I got here and my honeymoon period lasted about two weeks. Everything was new and cool, but that ended, and the culture shock set in. I can’t speak these languages, I don’t know whats going on, I wasn’t ready for this, what am I doing here? I just want to go home……give me my old life back. I knew this was bound to happen, but I questioned everything, trying to cling to everything I left behind, praying, hoping, that I was still right.

I was.

I adapted, I began to get comfortable, bond with new people, and I began to really, truly fall in love with this place. The daily battles, the constant frustration was accompanied with the most acute feelings of accomplishment I have had in my entire life. My life was constantly changing, and constantly throwing me for a loop, but I was hitting back, and loving every minute of it. Every day a new challenge, and every day a new reason to shake my head,  look into the clouds/ceiling and think “yeah, this definitely isn’t the US.”

Other people I know here have complained, spent many a weekend bound to the house, wondering why they didn’t feel the same way the students in past semesters had felt. I knew why. For many of us, our heart had never been in this trip, in this place, and we spent more energy thinking about home than we did about trying to enjoy this for what it was and stop thinking about what it wasn’t.

I have a confession. I’m going to have to fight back the emotion when I leave this place like those before me. I put myself into this experience. I spent my time in the Sahara Desert, on the tops of the Rif and Atlas mountains, in the obnoxious city centers of Casablanca and Marrakesh, on the beach, in the medinas, in the souks. I spent my time navigating Rabat at two am, getting yelled at for violating house rules, having dumbed down discussions in Arabic and French. I ate unsanitary street food, stopped using utensils. I spent a week in Spain and Portugal by myself just because. I did what I could, I did what I wanted, and I dealt with the consequences of those actions as they came to me. I regret not a single decision. In fact, I would go so far as to say that every decision has lead me to where I sit right now, and dare I say am very happy with that place.

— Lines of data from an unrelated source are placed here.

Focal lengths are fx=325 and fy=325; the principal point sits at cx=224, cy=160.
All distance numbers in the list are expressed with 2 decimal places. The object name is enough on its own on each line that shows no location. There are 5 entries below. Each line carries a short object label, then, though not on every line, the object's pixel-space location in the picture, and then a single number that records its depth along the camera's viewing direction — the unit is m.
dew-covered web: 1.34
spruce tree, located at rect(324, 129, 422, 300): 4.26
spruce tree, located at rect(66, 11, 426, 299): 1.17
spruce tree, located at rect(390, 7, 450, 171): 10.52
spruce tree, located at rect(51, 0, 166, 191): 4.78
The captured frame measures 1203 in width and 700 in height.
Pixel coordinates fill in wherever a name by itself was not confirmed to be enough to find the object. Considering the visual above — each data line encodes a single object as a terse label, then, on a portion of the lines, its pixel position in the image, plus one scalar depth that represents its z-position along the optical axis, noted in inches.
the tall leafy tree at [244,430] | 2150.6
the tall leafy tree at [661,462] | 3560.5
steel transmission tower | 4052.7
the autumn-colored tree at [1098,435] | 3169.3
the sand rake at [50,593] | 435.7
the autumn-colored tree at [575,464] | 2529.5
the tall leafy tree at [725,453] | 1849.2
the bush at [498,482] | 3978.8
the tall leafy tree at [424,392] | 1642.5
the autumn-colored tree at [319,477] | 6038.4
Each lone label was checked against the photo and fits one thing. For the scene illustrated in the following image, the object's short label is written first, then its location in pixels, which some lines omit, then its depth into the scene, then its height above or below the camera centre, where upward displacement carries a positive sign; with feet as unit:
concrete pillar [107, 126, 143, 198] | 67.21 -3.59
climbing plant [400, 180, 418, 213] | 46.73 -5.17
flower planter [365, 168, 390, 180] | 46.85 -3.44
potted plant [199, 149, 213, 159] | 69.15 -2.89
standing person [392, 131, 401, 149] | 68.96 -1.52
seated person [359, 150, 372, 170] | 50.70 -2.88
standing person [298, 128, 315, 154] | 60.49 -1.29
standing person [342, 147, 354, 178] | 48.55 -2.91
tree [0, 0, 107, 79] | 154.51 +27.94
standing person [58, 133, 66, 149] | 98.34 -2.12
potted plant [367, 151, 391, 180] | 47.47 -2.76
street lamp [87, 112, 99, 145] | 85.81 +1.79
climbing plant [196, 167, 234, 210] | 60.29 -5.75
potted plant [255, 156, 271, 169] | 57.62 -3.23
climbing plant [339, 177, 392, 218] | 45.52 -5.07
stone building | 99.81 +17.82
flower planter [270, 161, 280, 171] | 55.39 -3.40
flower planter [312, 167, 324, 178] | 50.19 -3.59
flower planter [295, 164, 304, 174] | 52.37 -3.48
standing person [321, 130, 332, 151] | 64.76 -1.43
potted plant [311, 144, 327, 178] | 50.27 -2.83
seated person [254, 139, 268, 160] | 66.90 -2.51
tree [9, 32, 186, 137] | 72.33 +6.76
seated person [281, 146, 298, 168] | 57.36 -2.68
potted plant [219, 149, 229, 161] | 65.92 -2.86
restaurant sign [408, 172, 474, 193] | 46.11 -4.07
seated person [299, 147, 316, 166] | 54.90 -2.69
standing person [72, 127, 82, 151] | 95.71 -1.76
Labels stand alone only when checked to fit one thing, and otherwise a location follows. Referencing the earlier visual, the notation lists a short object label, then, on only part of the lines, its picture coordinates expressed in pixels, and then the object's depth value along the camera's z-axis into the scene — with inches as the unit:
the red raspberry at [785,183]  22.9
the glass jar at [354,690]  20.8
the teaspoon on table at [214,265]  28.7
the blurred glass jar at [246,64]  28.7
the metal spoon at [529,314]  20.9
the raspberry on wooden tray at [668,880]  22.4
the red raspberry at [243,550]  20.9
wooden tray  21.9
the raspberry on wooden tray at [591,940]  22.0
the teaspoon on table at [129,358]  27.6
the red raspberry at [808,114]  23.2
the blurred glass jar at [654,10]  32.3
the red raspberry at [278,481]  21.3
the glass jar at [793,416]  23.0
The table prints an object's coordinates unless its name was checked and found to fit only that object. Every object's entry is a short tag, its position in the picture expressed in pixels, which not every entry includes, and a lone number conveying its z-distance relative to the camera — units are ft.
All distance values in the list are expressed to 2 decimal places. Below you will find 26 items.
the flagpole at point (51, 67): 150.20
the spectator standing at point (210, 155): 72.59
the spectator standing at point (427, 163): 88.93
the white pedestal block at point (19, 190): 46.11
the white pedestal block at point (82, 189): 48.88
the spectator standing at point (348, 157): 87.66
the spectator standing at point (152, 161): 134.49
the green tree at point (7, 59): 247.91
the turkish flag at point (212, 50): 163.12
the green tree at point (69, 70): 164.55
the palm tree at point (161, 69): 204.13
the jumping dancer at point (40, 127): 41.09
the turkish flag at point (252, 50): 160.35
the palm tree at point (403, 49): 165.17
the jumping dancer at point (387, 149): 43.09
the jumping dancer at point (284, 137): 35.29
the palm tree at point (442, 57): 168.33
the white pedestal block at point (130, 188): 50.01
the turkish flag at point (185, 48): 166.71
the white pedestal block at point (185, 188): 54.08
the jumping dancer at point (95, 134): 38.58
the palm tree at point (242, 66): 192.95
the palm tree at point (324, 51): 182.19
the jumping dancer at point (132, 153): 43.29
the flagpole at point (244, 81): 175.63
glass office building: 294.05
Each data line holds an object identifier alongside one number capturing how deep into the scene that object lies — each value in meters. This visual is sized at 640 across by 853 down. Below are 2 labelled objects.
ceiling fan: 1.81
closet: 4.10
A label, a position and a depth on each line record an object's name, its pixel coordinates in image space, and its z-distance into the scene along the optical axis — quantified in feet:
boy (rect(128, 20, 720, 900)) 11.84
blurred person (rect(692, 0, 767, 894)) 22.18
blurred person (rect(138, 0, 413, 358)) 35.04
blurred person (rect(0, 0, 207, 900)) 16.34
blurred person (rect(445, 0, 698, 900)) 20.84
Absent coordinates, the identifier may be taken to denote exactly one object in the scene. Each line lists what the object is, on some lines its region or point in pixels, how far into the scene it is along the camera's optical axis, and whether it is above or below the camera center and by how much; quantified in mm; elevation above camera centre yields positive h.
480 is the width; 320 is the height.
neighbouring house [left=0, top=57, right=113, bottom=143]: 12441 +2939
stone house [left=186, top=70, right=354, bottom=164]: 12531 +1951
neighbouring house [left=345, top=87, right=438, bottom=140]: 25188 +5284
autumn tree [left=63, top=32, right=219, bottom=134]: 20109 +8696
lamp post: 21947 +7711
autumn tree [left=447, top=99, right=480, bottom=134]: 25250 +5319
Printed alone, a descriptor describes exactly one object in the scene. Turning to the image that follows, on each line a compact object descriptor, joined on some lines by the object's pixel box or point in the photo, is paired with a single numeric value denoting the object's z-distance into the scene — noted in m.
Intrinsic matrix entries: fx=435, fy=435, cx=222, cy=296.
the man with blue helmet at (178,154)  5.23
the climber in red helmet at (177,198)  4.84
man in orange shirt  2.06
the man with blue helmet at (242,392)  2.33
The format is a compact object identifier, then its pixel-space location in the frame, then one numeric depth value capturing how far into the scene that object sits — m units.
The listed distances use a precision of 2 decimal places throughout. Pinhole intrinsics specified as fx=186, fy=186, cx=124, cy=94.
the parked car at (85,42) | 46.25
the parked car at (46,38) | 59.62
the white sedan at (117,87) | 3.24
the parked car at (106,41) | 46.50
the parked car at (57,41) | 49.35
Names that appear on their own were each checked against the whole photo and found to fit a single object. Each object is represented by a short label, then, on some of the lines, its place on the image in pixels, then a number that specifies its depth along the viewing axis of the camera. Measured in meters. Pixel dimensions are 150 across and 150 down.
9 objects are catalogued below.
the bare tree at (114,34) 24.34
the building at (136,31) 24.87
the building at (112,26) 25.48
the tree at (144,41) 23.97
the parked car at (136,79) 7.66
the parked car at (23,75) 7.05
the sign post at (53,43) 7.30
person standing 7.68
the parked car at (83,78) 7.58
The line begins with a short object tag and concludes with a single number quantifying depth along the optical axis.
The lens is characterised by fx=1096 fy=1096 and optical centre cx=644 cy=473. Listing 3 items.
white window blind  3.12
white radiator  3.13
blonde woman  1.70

In my opinion, there are less bad experiences than there are bad mindsets. If my battles here have taught me anything, it’s that people will construct whatever they need to in their minds to keep things out, or let things in. Morocco was not what I wanted in my study abroad……but I made it what I wanted. In the end, it was the experience I wanted, and it was the experience I got. I will never forget, for the rest of my days, the places, the people, and the experiences that stole my heart, that made me think, and that made this semester the best of my entire college career. I give up Morocco, you win…….Ahebuka (I love you), happy?

Morocco may not speak the language you want to learn, may not be your top choice of location, but its environments, its people, its cities and its atmosphere will make you love the place, all you have to do is make sure you are ready for it.

Anyway, that’s my verdict on Morocco. You can agree or disagree with me, but I will forever be sticking with my verdict. Come into this country with an open mind, and I promise you won’t be disappointed.

I will leave you with this advice: If you ever get the chance to experience something like this… do it. I could just be the best decision you ever make.